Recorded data
○ ○ ○
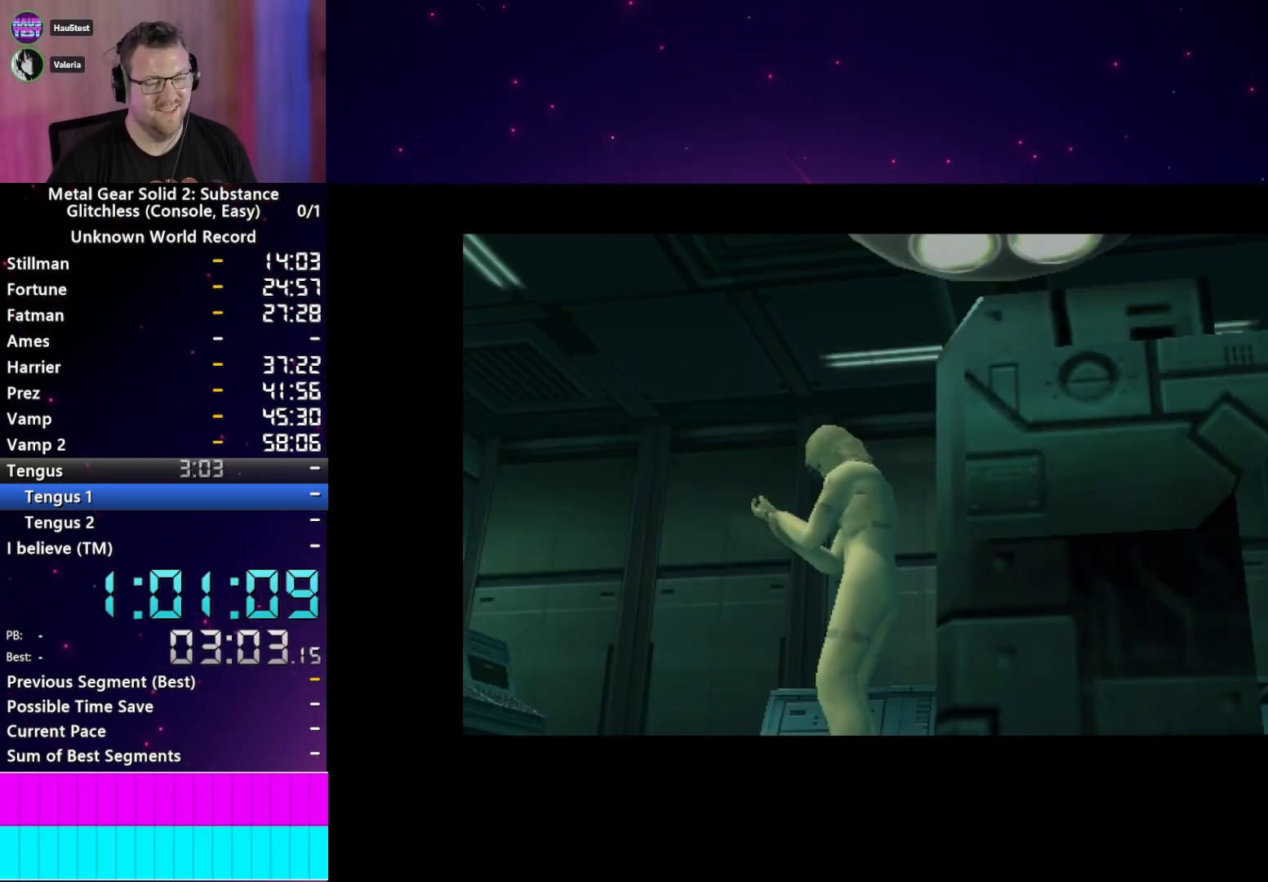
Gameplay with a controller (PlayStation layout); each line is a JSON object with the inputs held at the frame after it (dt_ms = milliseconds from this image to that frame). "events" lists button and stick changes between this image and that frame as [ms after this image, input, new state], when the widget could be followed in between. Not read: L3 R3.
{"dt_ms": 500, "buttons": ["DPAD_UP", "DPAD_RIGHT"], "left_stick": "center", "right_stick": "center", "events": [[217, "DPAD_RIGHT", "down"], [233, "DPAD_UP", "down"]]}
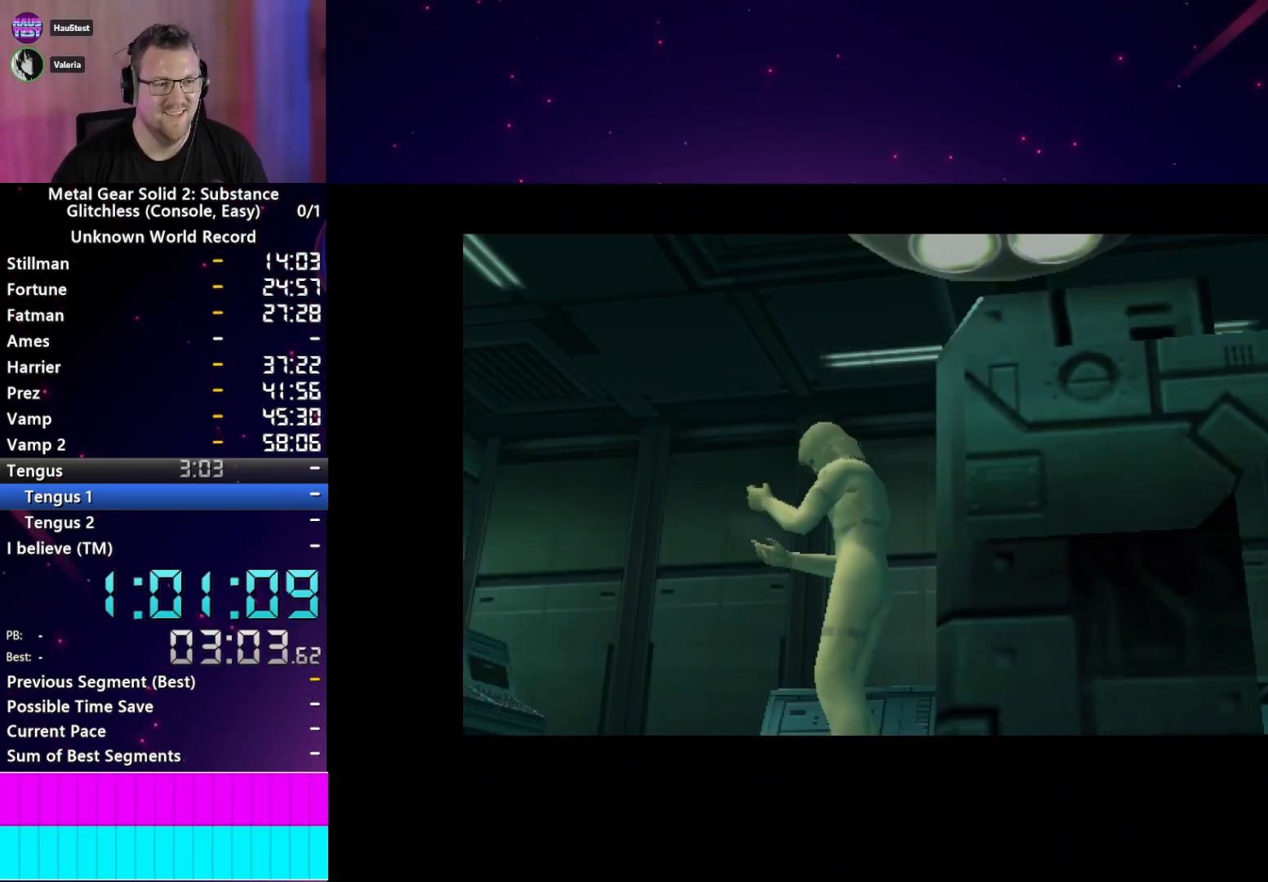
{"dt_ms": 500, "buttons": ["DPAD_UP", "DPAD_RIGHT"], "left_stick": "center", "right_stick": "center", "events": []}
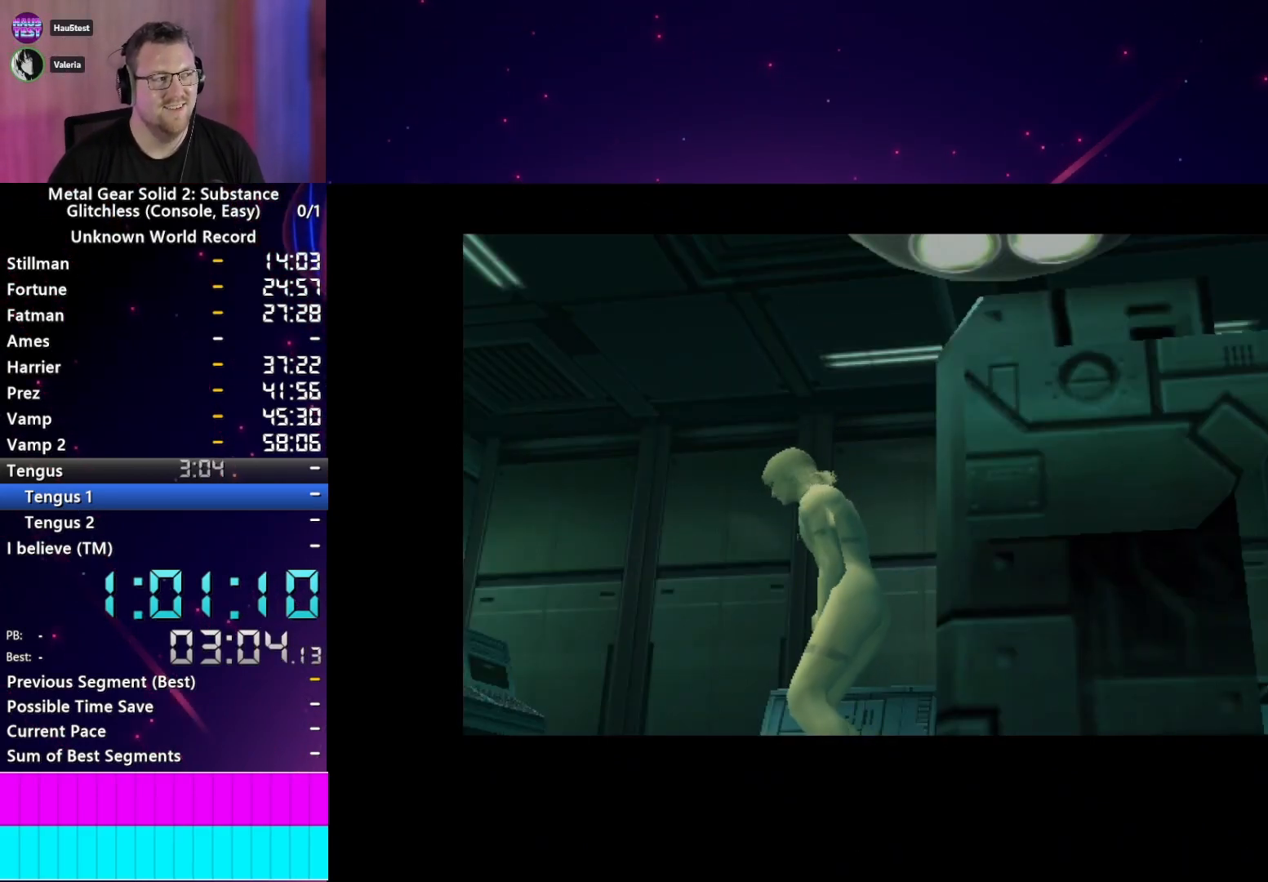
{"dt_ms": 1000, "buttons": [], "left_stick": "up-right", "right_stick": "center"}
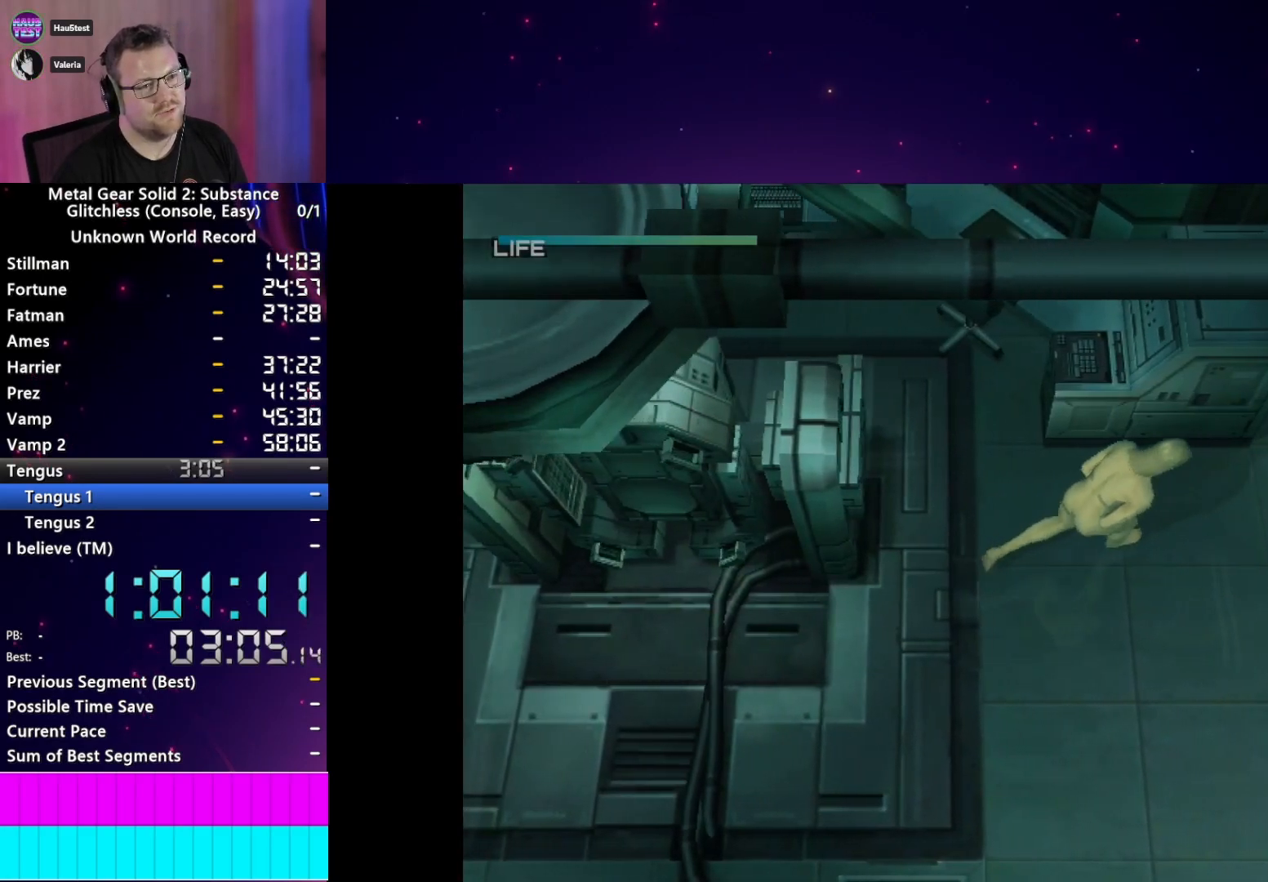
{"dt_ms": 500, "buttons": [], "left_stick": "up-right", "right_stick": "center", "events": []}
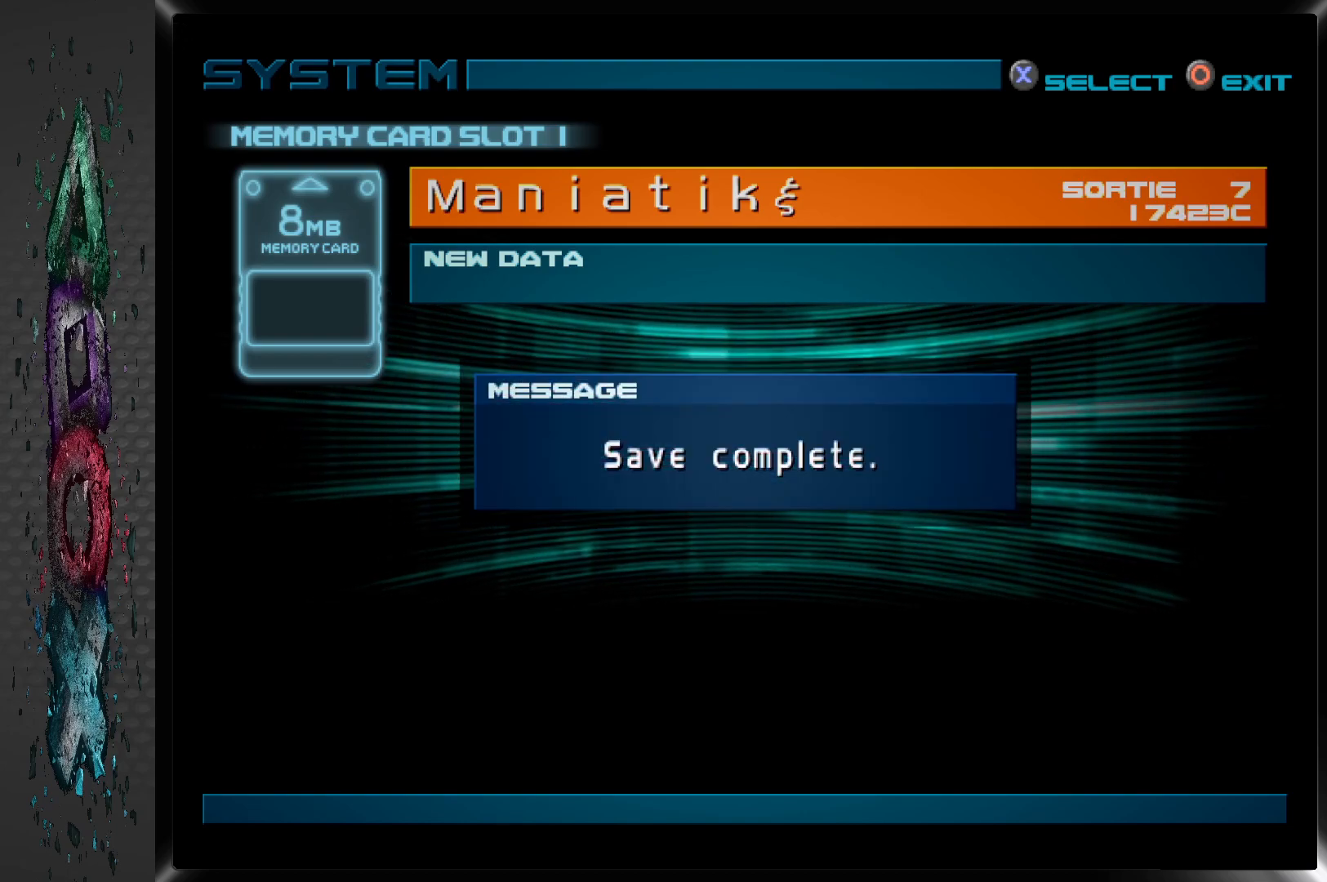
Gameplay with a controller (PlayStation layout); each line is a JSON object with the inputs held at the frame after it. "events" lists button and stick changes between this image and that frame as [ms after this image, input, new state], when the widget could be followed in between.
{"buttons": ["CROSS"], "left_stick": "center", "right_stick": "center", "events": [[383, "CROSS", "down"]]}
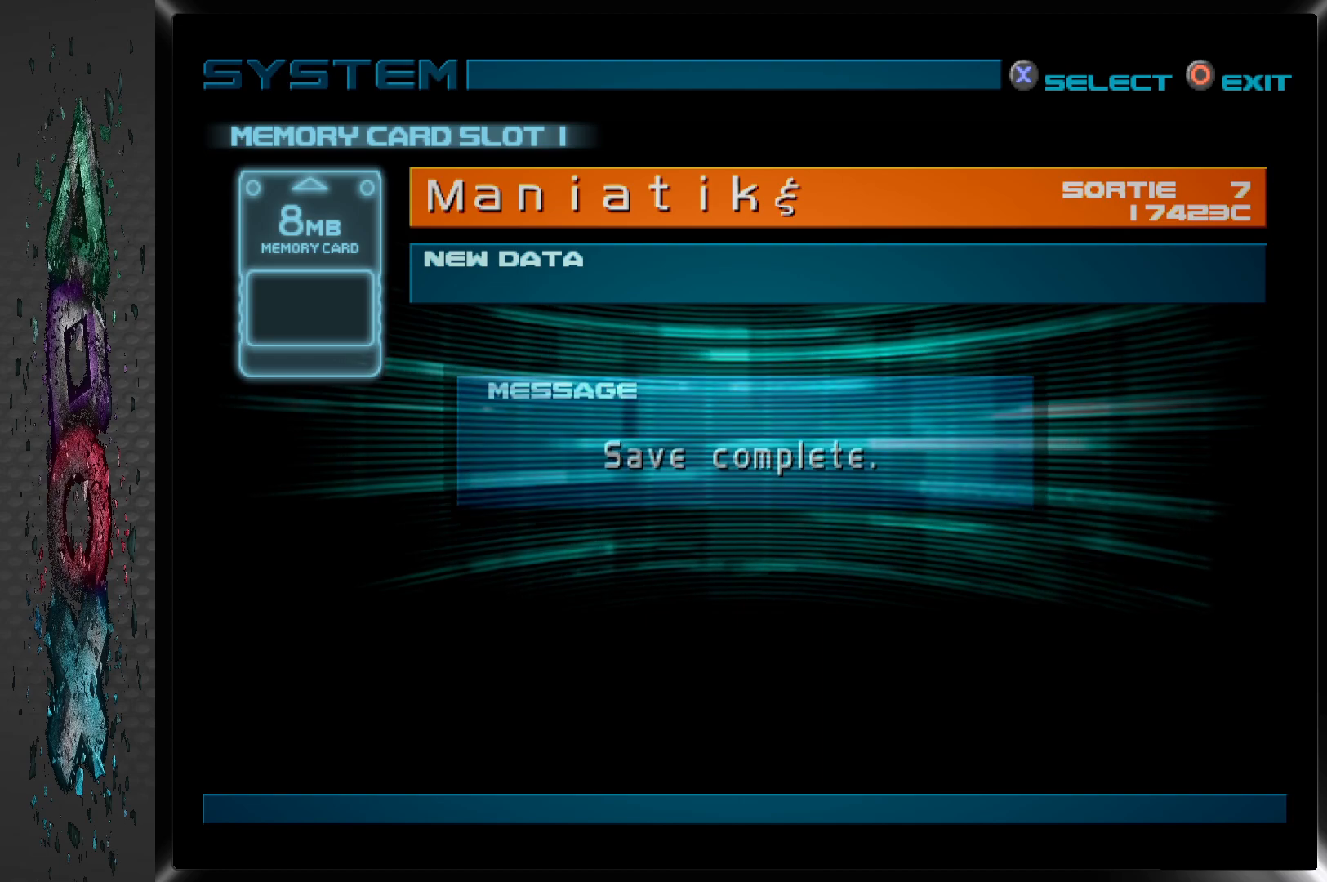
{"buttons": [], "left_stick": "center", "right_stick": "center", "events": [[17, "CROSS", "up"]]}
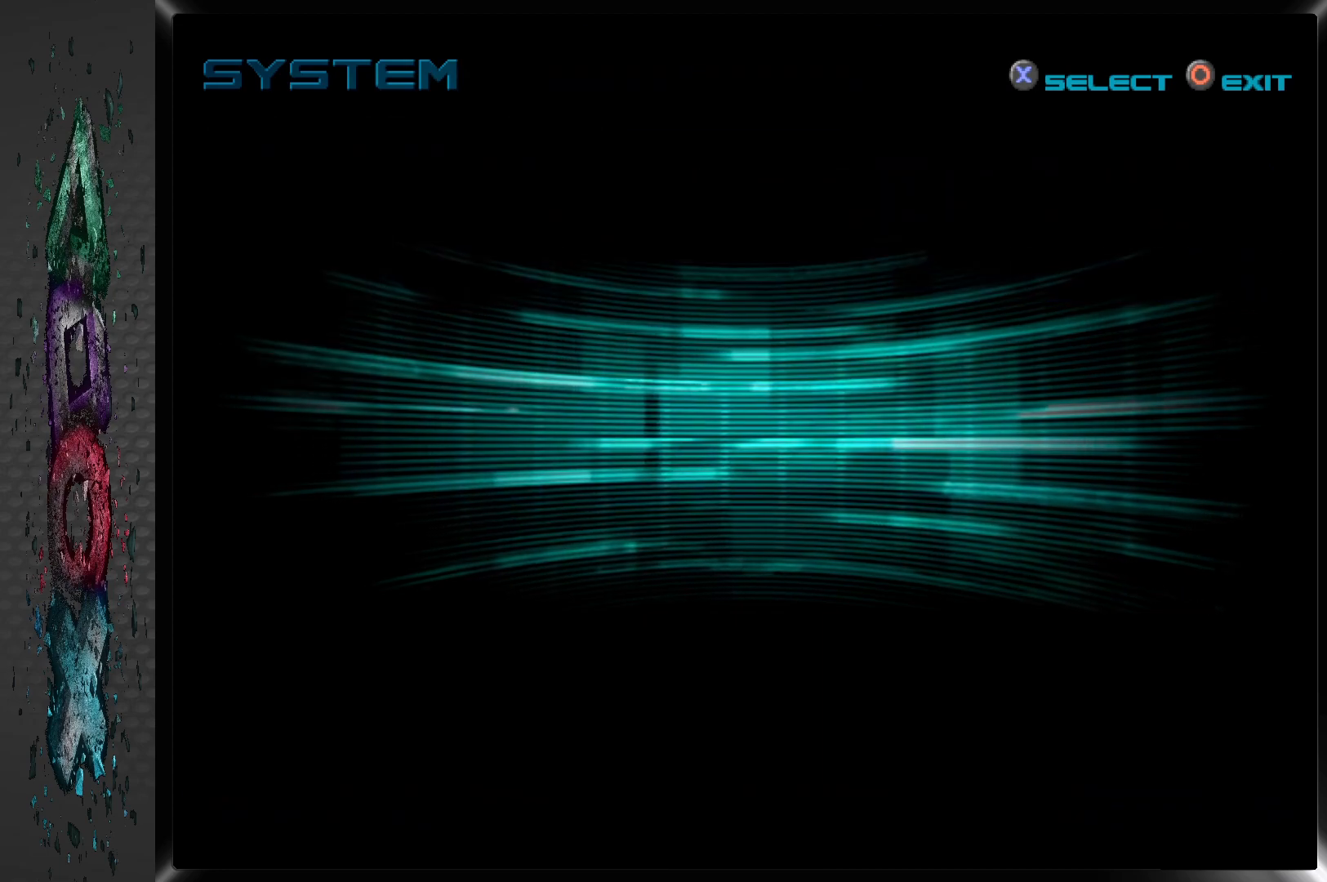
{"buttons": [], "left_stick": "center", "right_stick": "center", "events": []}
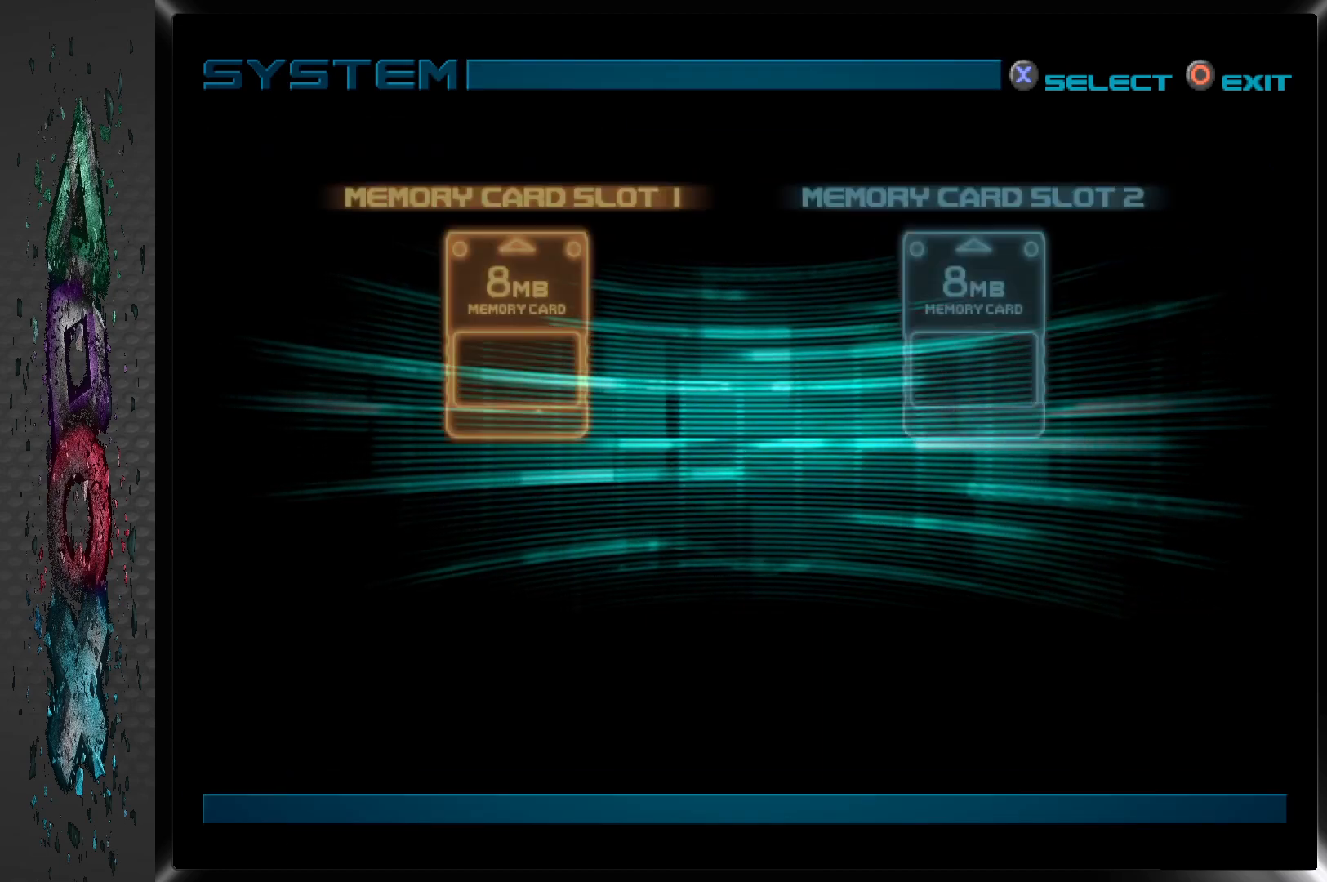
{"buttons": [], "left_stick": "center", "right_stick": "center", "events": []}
○ ○ ○
Exercise details
Would you filter the records and copy out each line containing "after"?

Solution to the problem
Gameplay with a controller (PlayStation layout); each line is a JSON object with the inputs held at the frame after it (dt_ms = milliseconds from this image to that frame). "events" lists button and stick changes between this image and that frame as [ms after this image, input, new state], when the widget could be followed in between. Not read: L3 R3.
Gameplay with a controller (PlayStation layout); each line is a JSON object with the inputs held at the frame after it. "events" lists button and stick changes between this image and that frame as [ms after this image, input, new state], when the widget could be followed in between.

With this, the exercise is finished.